> Short task
Render the records as a two-column CSV with the columns "prompt" and "response", one row per request, putting its text and its answer each in a single quoted field with line breaks replaced by spaces and leaving the pictures out. Begin at the start of the records and stop after the line containing "285, 1564, 470]".

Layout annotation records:
_ _ _

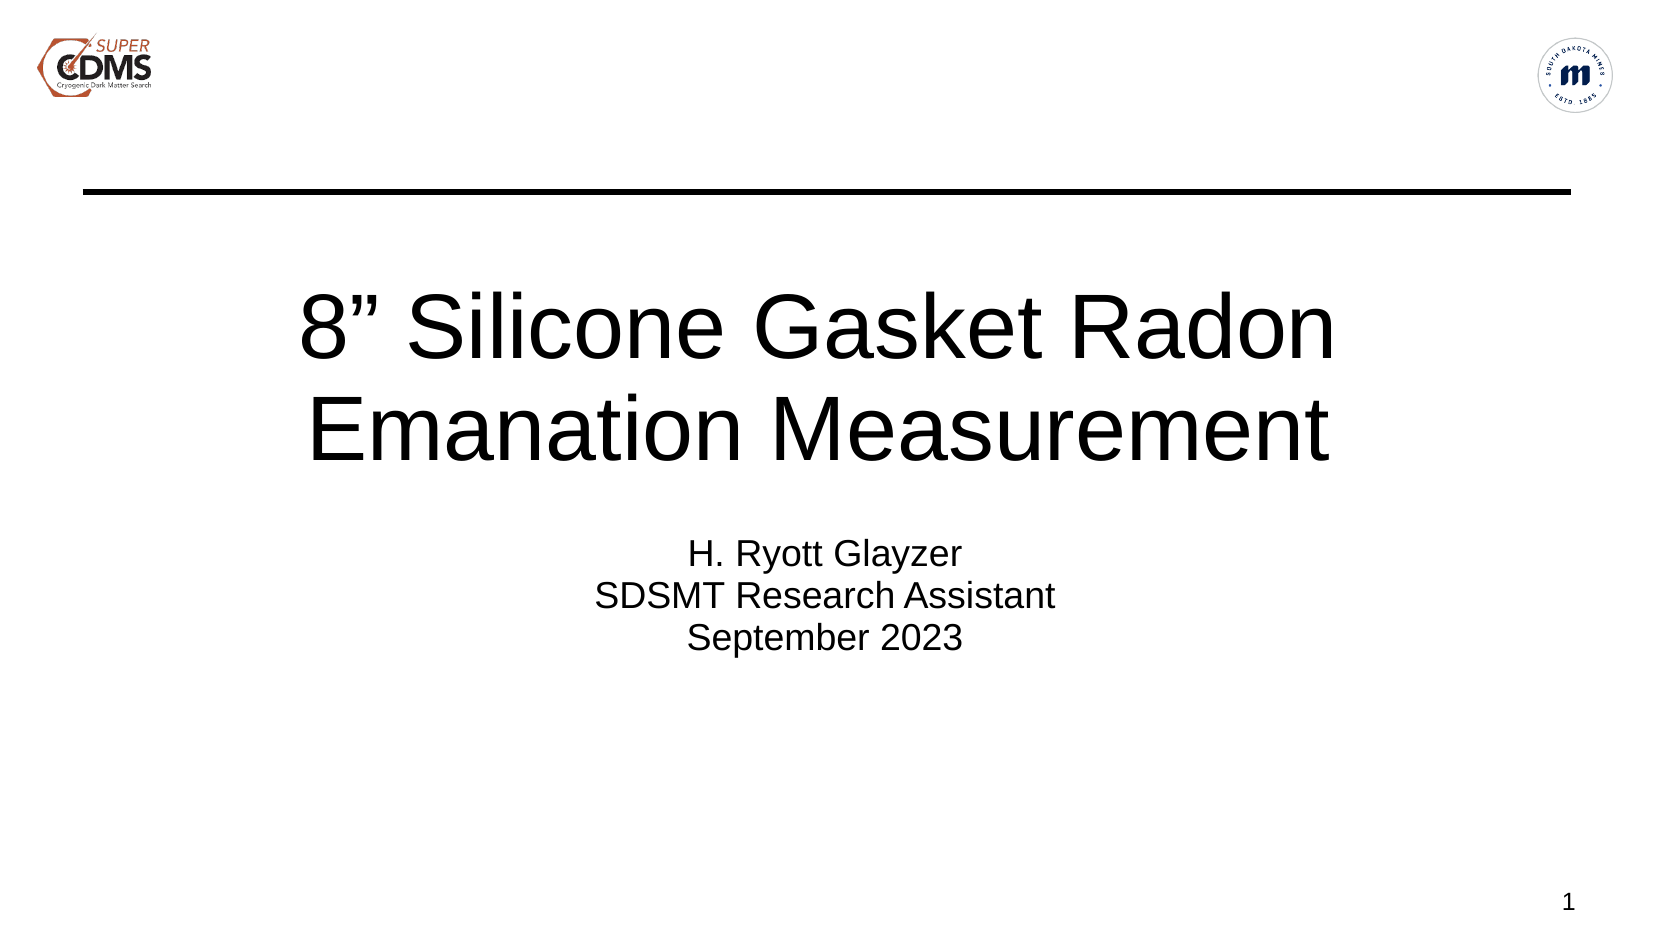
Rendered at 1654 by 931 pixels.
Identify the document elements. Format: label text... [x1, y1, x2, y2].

picture [37, 32, 151, 97]
picture [1537, 37, 1613, 113]
text_box H. Ryott Glayzer SDSMT Research Assistant September 2023 [337, 525, 1313, 751]
title 8” Silicone Gasket Radon Emanation Measurement [75, 285, 1564, 470]
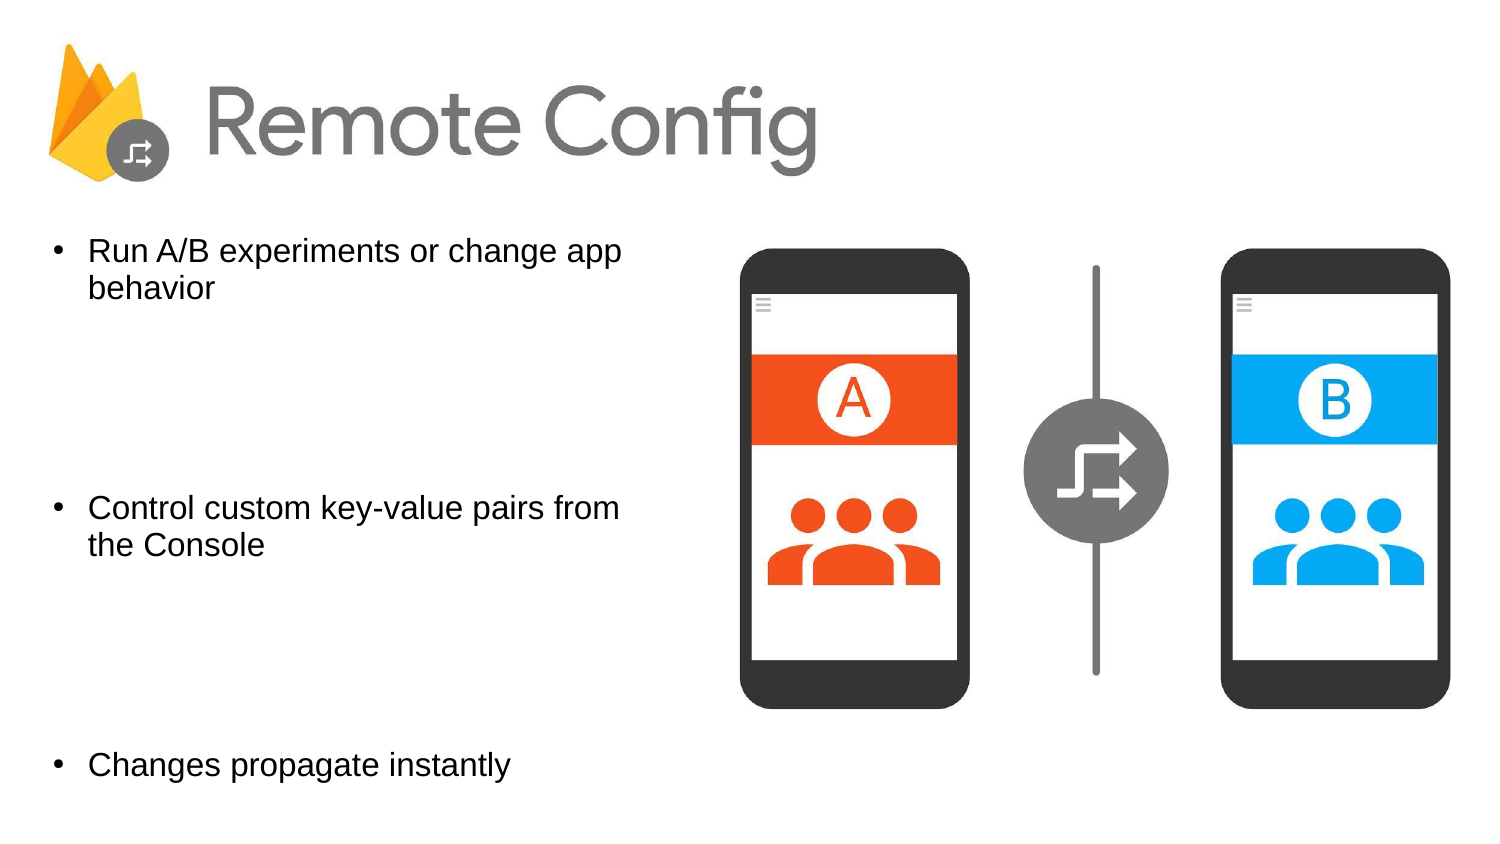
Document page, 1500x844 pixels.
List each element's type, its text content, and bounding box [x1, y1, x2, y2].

text_box Run A/B experiments or change app behavior Control custom key-value pairs from the Console Changes propagate instantly [37, 225, 691, 792]
text_box [0, 0, 1500, 843]
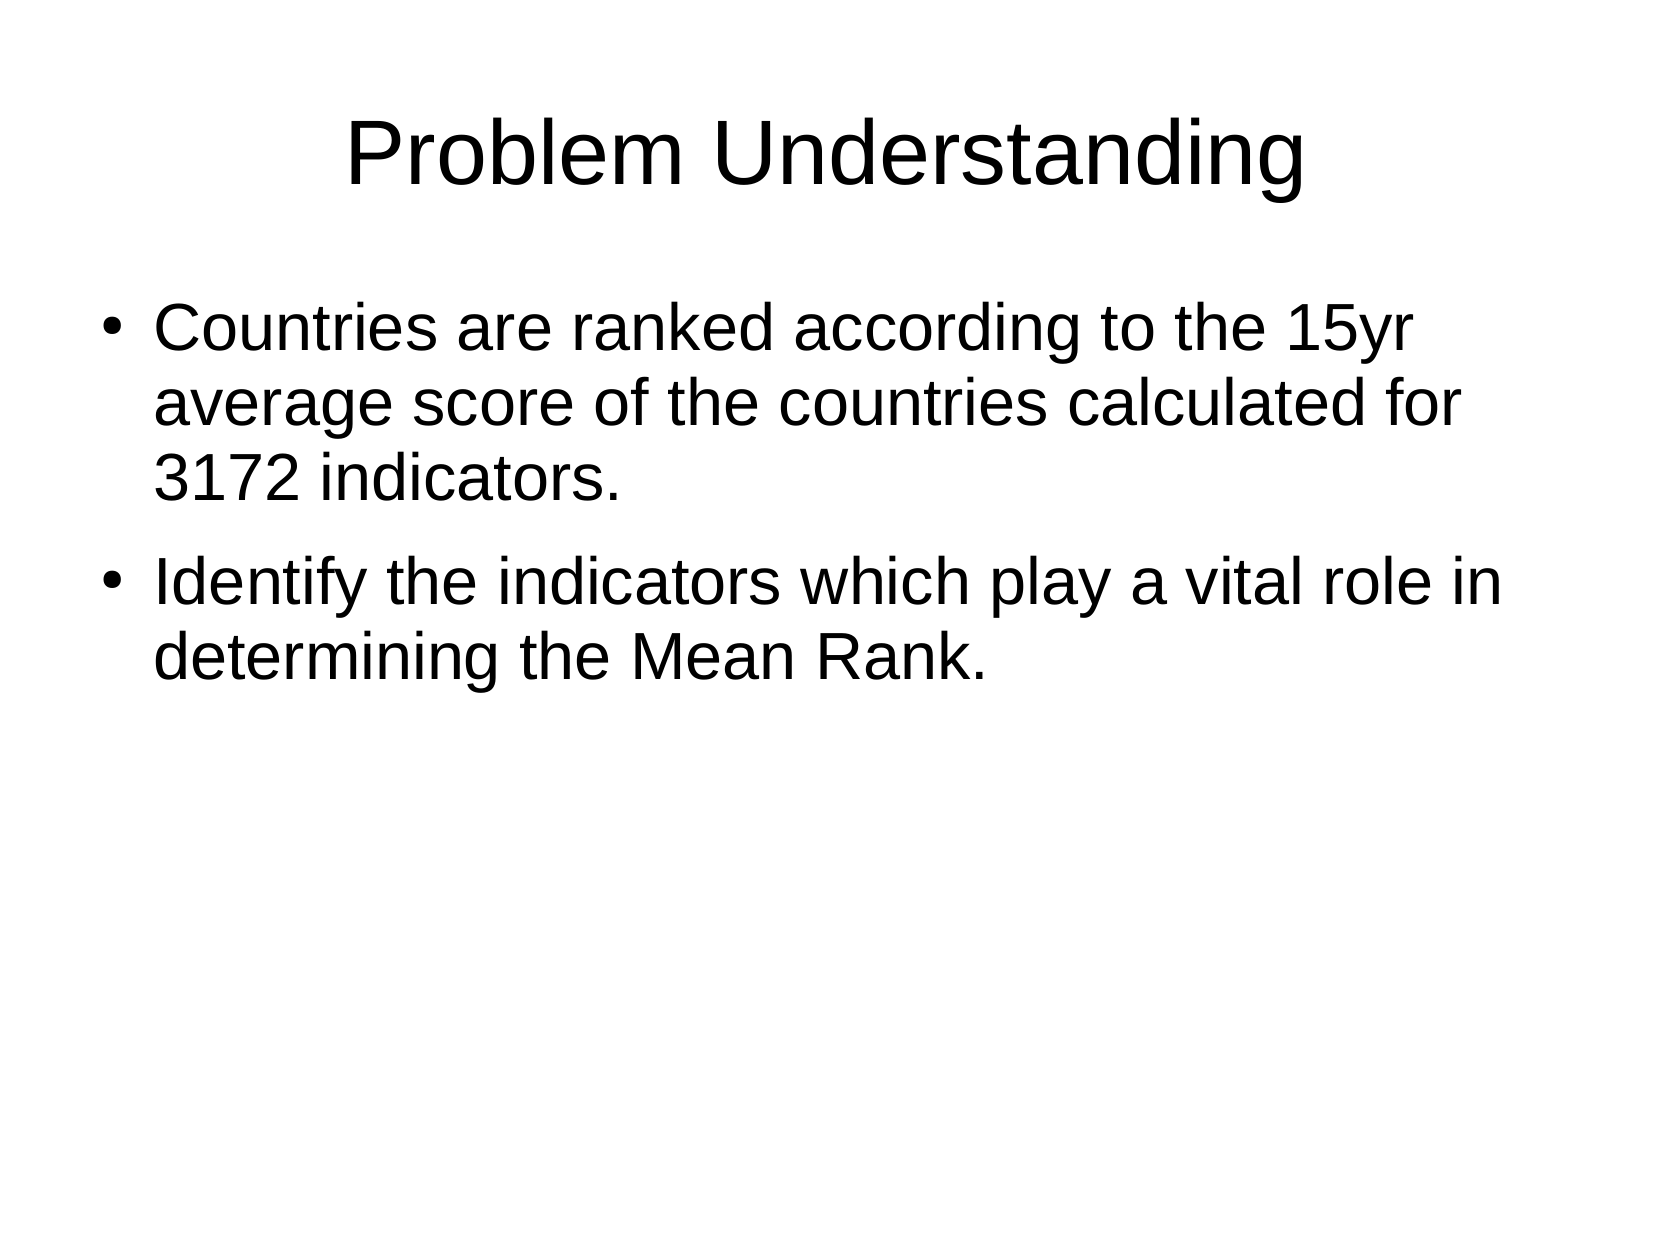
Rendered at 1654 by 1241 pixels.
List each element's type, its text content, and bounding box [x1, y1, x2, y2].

title Problem Understanding [82, 49, 1571, 257]
list Countries are ranked according to the 15yr average score of the countries calculated for 3172 indicators. Identify the indicators which play a vital role in determining the Mean Rank. [82, 290, 1571, 1010]
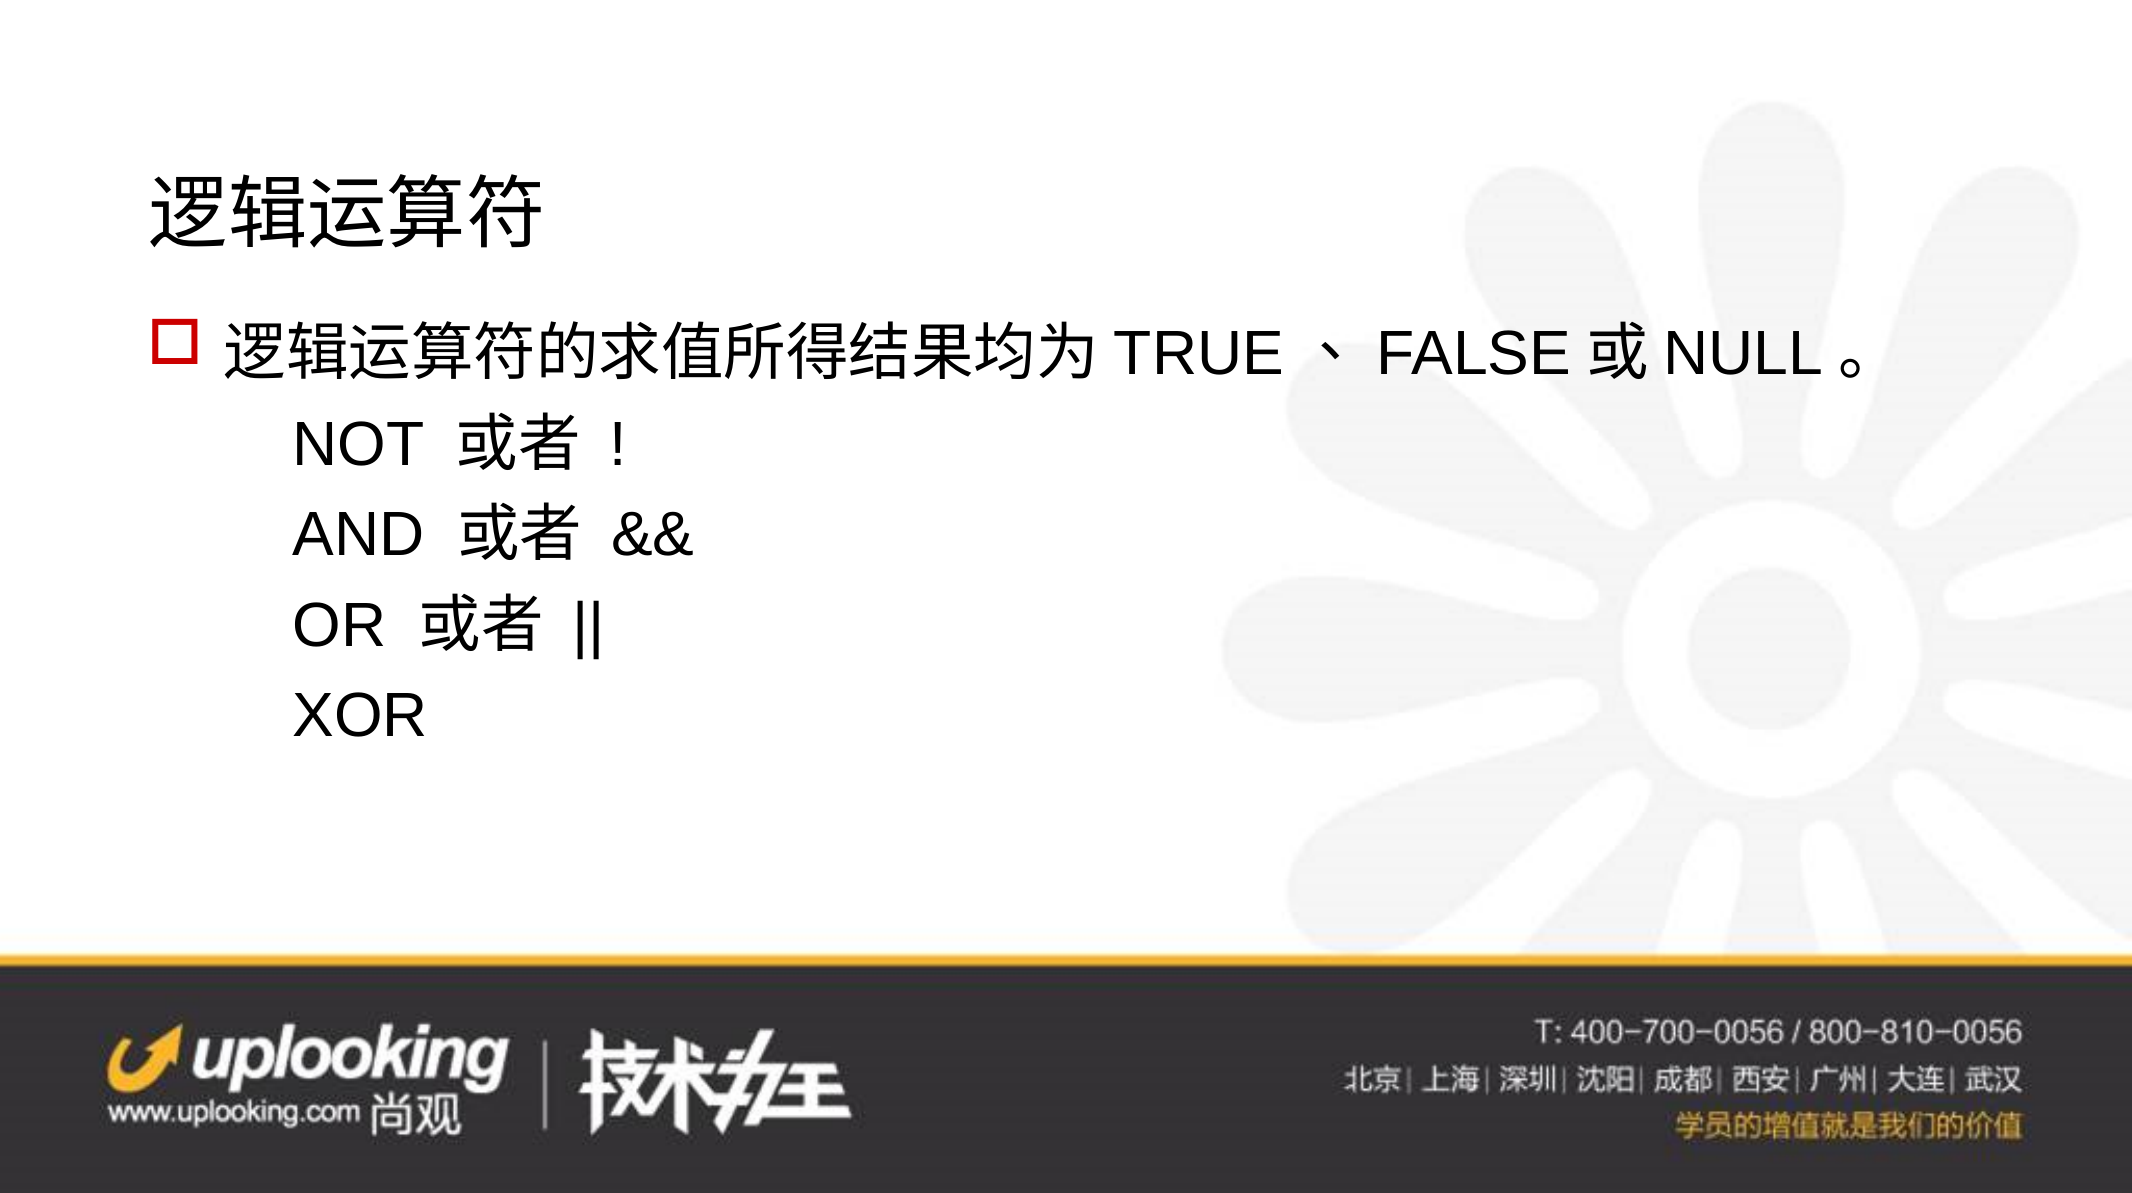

_ _ _

> Finished task
prompt,response
"Rendered at 1654 by 931 pixels. Identify the document elements. Format: label text... [x1, y1, x2, y2].","picture [37, 32, 151, 97] picture [1537, 37, 1613, 113] text_box H. Ryott Glayzer SDSMT Research Assistant September 2023 [337, 525, 1313, 751] title 8” Silicone Gasket Radon Emanation Measurement [75, 285, 1564, 470]"